I myself began as a writer of short stories. The young writer I was could not possibly have sat down and written a novel right off the bat. I had to write and publish a couple dozen short stories before I was ready to attempt something longer.
As soon as I could, I began writing novels, and it is the novel that has kept bread on my table over the years. But I never stopped writing short stories, and hope to go on as long as I have breath and brain cells available for the task.
Why?
Because it’s satisfying. Because the short story, for all the hard work involved, is as close as this trade comes to instant gratification. Any novel I’ve written has had stretches in it not unlike trench warfare. Short stories, sometimes written at a single sitting, rarely taking more than a week overall, are less of a drain and more of a kick.
Because it’s liberating. I can turn my hand to themes and backgrounds and types of characters in a short story with which I would not feel comfortable spending an entire novel. I can take chances, knowing that failure means I’ve wasted days, not months or years.
Because it’s fun.
I suspect the authors of these twenty stories found the business of writing them to be satisfying, liberating, and fun. I certainly had fun reading them, and I trust you will as well.

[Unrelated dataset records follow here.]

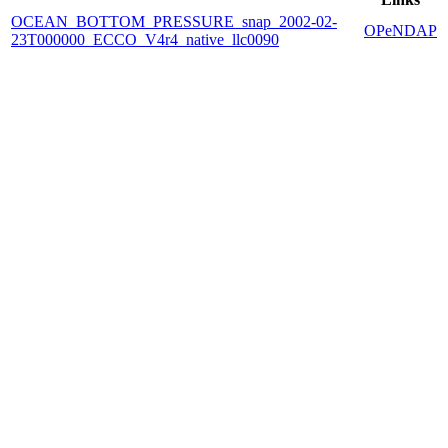
OCEAN_BOTTOM_PRESSURE_snap_2002-02-
OPeNDAP
23T000000_ECCO_V4r4_native_llc0090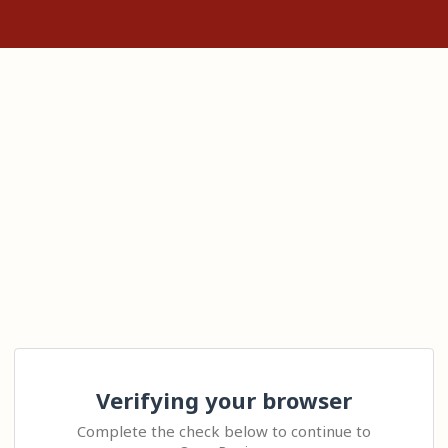
Verifying your browser
Complete the check below to continue to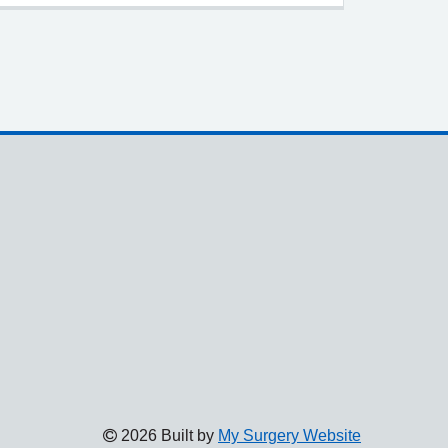
2026 Built by
My Surgery Website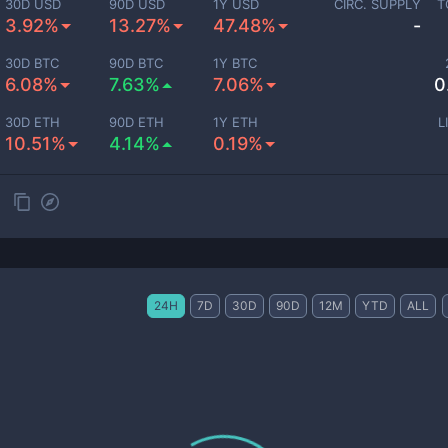
30D USD
90D USD
1Y USD
CIRC. SUPPLY
T
3.92%
13.27%
47.48%
-
30D BTC
90D BTC
1Y BTC
6.08%
7.63%
7.06%
0
30D ETH
90D ETH
1Y ETH
L
10.51%
4.14%
0.19%
24H
7D
30D
90D
12M
YTD
ALL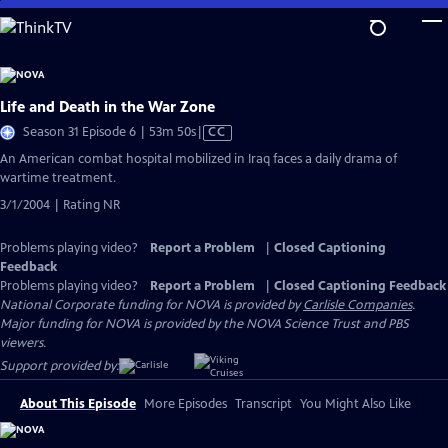
Skip
to
Main
Content
Life and Death in the War Zone
Video
Season 31 Episode 6 | 53m 50s
|
CC
has
An American combat hospital mobilized in Iraq faces a daily drama of
Closed
wartime treatment.
Captions
3/1/2004 | Rating NR
Problems playing video?
Report a Problem
|
Closed Captioning
Feedback
Problems playing video?
Report a Problem
|
Closed Captioning Feedback
National Corporate funding for NOVA is provided by
Carlisle Companies
.
Major funding for NOVA is provided by the NOVA Science Trust and PBS
viewers.
Support provided by:
About This Episode
More Episodes
Transcript
You Might Also Like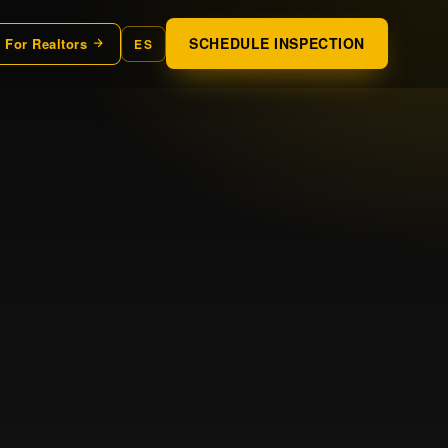
SCHEDULE INSPECTION
For Realtors
ES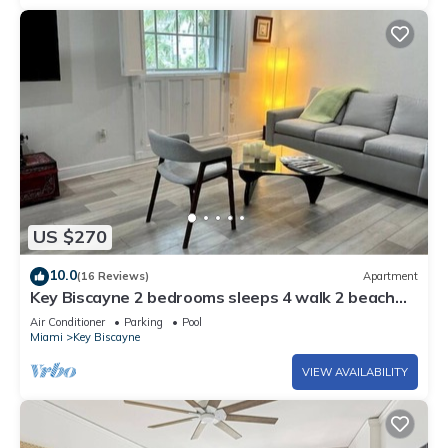
US $270
10.0
(16 Reviews)
Apartment
Key Biscayne 2 bedrooms sleeps 4 walk 2 beach
shops
Air Conditioner
Parking
Pool
Miami
Key Biscayne
VIEW AVAILABILITY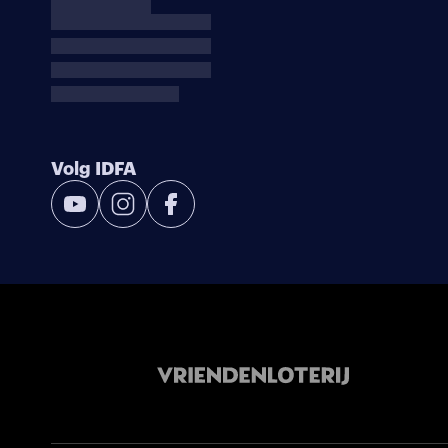
Volg IDFA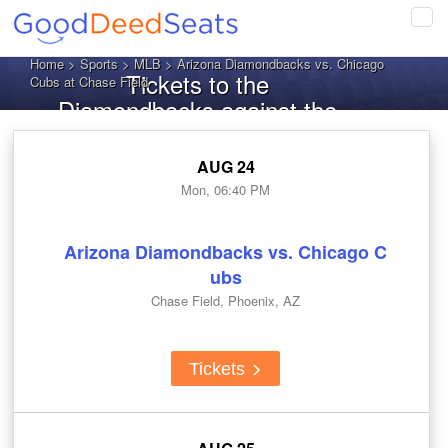
Tog
navi
Home
>
Sports
>
MLB
> Arizona Diamondbacks vs. Chicago
Tickets to the
Cubs at Chase Field
Diamondbacks against the
Cubs
AUG 24
Mon, 06:40 PM
Arizona Diamondbacks vs. Chicago C
ubs
Chase Field, Phoenix, AZ
Tickets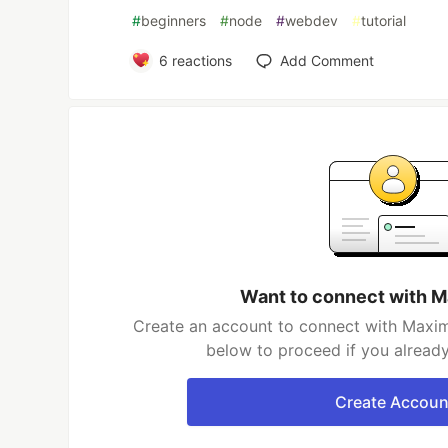
#
beginners
#
node
#
webdev
#
tutorial
6
reactions
Add Comment
Want to connect with M
Create an account to connect with Maxim 
below to proceed if you alread
Create Accoun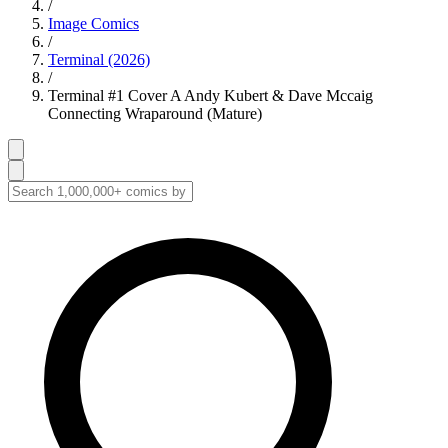
/
Image Comics
/
Terminal (2026)
/
Terminal #1 Cover A Andy Kubert & Dave Mccaig
Connecting Wraparound (Mature)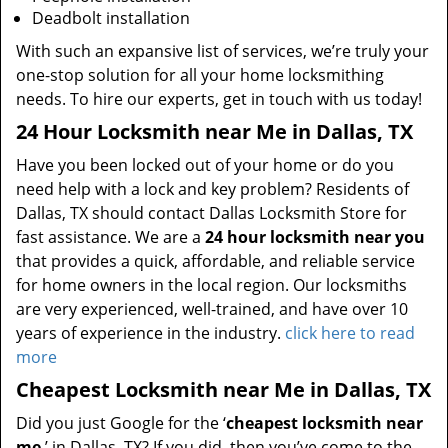
Deadbolt installation
With such an expansive list of services, we’re truly your
one-stop solution for all your home locksmithing
needs. To hire our experts, get in touch with us today!
24 Hour Locksmith near Me in Dallas, TX
Have you been locked out of your home or do you
need help with a lock and key problem? Residents of
Dallas, TX should contact Dallas Locksmith Store for
fast assistance. We are a
24 hour locksmith near you
that provides a quick, affordable, and reliable service
for home owners in the local region. Our locksmiths
are very experienced, well-trained, and have over 10
years of experience in the industry.
click here to read
more
Cheapest Locksmith near Me in Dallas, TX
Did you just Google for the ‘
cheapest locksmith near
me
’ in Dallas, TX? If you did, then you’ve come to the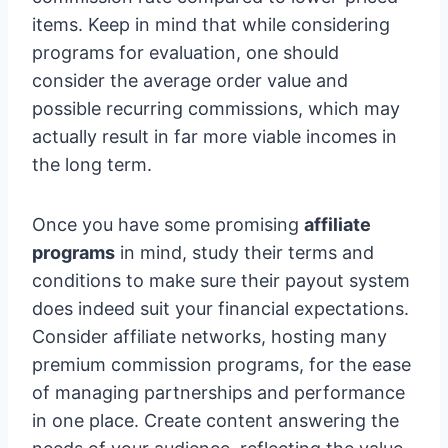
items. Keep in mind that while considering
programs for evaluation, one should
consider the average order value and
possible recurring commissions, which may
actually result in far more viable incomes in
the long term.
Once you have some promising
affiliate
programs
in mind, study their terms and
conditions to make sure their payout system
does indeed suit your financial expectations.
Consider affiliate networks, hosting many
premium commission programs, for the ease
of managing partnerships and performance
in one place. Create content answering the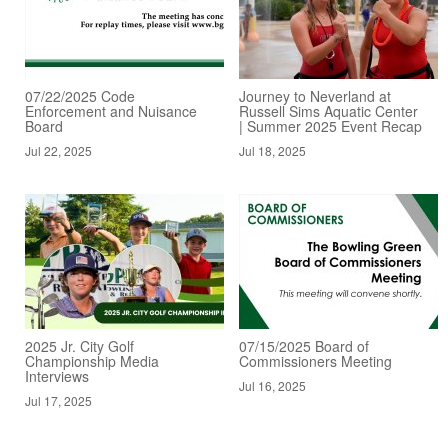
07/22/2025 Code
Journey to Neverland at
Enforcement and Nuisance
Russell Sims Aquatic Center
Board
| Summer 2025 Event Recap
Jul 22, 2025
Jul 18, 2025
2025 Jr. City Golf
07/15/2025 Board of
Championship Media
Commissioners Meeting
Interviews
Jul 16, 2025
Jul 17, 2025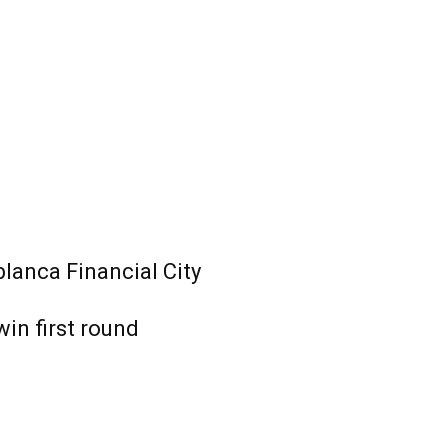
lanca Financial City
win first round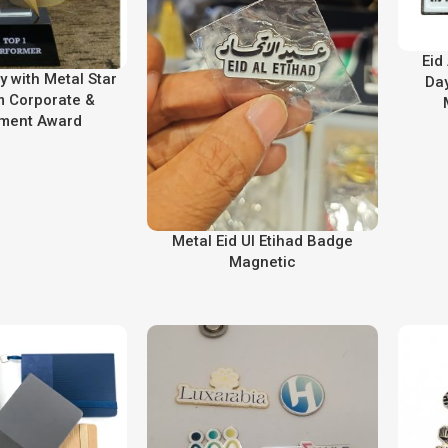
Eid
y with Metal Star
Day
 Corporate &
ment Award
Metal Eid Ul Etihad Badge
Magnetic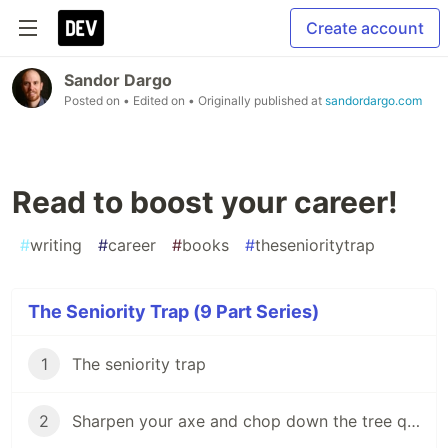
Create account
Sandor Dargo
Posted on
• Edited on
• Originally published at
sandordargo.com
Read to boost your career!
#
writing
#
career
#
books
#
thesenioritytrap
The Seniority Trap (9 Part Series)
1
The seniority trap
2
Sharpen your axe and chop down the tree quickly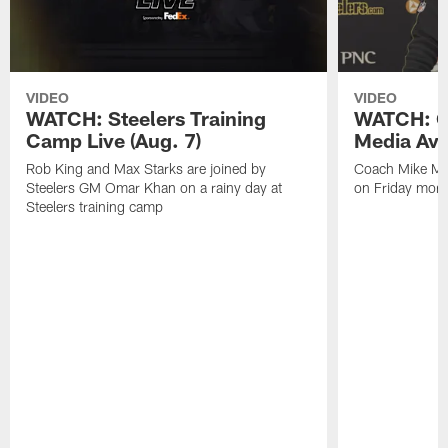
VIDEO
VIDEO
WATCH: Steelers Training
WATCH: C
Camp Live (Aug. 7)
Media Avai
Rob King and Max Starks are joined by
Coach Mike Mc
Steelers GM Omar Khan on a rainy day at
on Friday morni
Steelers training camp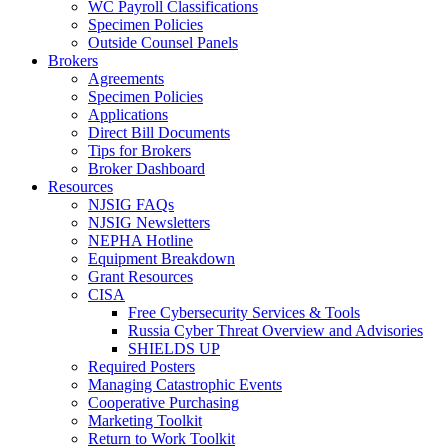
WC Payroll Classifications
Specimen Policies
Outside Counsel Panels
Brokers
Agreements
Specimen Policies
Applications
Direct Bill Documents
Tips for Brokers
Broker Dashboard
Resources
NJSIG FAQs
NJSIG Newsletters
NEPHA Hotline
Equipment Breakdown
Grant Resources
CISA
Free Cybersecurity Services & Tools
Russia Cyber Threat Overview and Advisories
SHIELDS UP
Required Posters
Managing Catastrophic Events
Cooperative Purchasing
Marketing Toolkit
Return to Work Toolkit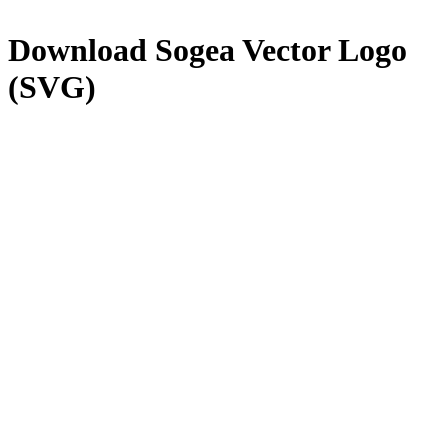
Download
Sogea
Vector Logo
(SVG)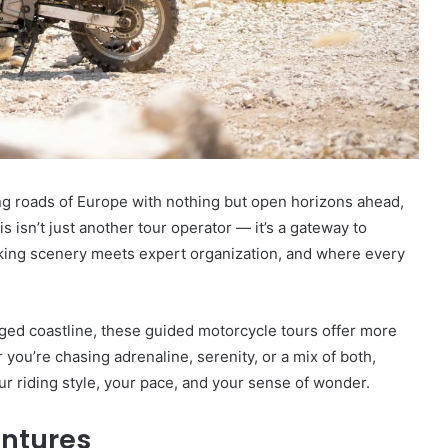
ng roads of Europe with nothing but open horizons ahead,
s isn’t just another tour operator — it’s a gateway to
king scenery meets expert organization, and where every
ged coastline, these guided motorcycle tours offer more
you’re chasing adrenaline, serenity, or a mix of both,
r riding style, your pace, and your sense of wonder.
ntures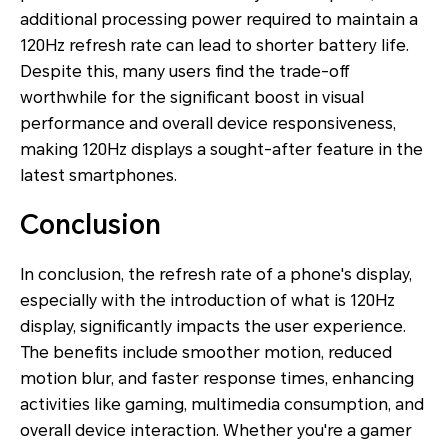
additional processing power required to maintain a
120Hz refresh rate can lead to shorter battery life.
Despite this, many users find the trade-off
worthwhile for the significant boost in visual
performance and overall device responsiveness,
making 120Hz displays a sought-after feature in the
latest smartphones.
Conclusion
In conclusion, the refresh rate of a phone's display,
especially with the introduction of what is 120Hz
display, significantly impacts the user experience.
The benefits include smoother motion, reduced
motion blur, and faster response times, enhancing
activities like gaming, multimedia consumption, and
overall device interaction. Whether you're a gamer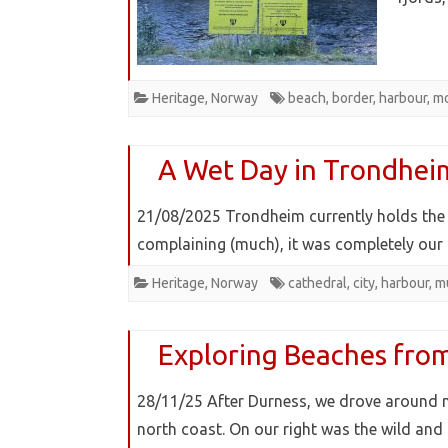
Heritage
,
Norway
beach
,
border
,
harbour
,
m
A Wet Day in Trondhei
21/08/2025 Trondheim currently holds the 
complaining (much), it was completely our 
Heritage
,
Norway
cathedral
,
city
,
harbour
,
m
Exploring Beaches from
28/11/25 After Durness, we drove around 
north coast. On our right was the wild an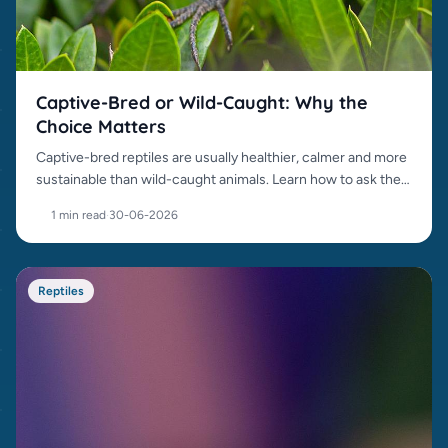
Captive-Bred or Wild-Caught: Why the
Choice Matters
Captive-bred reptiles are usually healthier, calmer and more
sustainable than wild-caught animals. Learn how to ask the
right questions.
1 min read
·
30-06-2026
Reptiles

I think you will be struck, as I was, by the richness of these stories, and by the extraordinary variety — of theme, of mood, of style — to be found here. The only commonality, really, aside from their excellence, is that all of these stories are crime stories — which is to say that a crime or the threat of a crime is a central element in each of them.
The variety this affords is boundless. At the same time, however, I submit that crime is a defining element in a way that various topical themes are not. People have put together anthologies in which all of the stories are about dogs, say, or take place on shipboard, or involve children, and this sort of theme can make for a successful collection, but the common feature does not define the stories. Crime is somehow more generic — which, I suppose, helps explain why the mystery is very much a literary genre, and an enduring one.
It is, as you’ll see, one with a very broad canopy, a house with many mansions.
You may also be struck by the number of unfamiliar names in this volume’s table of contents. Two thirds of the writers whose stories I’ve selected are men and women whose names and work are new to me.
And this suggests to me that the short story — the mystery short story — is still the door through which many new writers emerge.
I think that’s a good thing. The whole mystery genre, we shouldn’t forget, originated in the short story. That, after all, is what Poe wrote.
And here are twenty hugely talented writers following in his dark footsteps. You have a treat in store for you. Enjoy!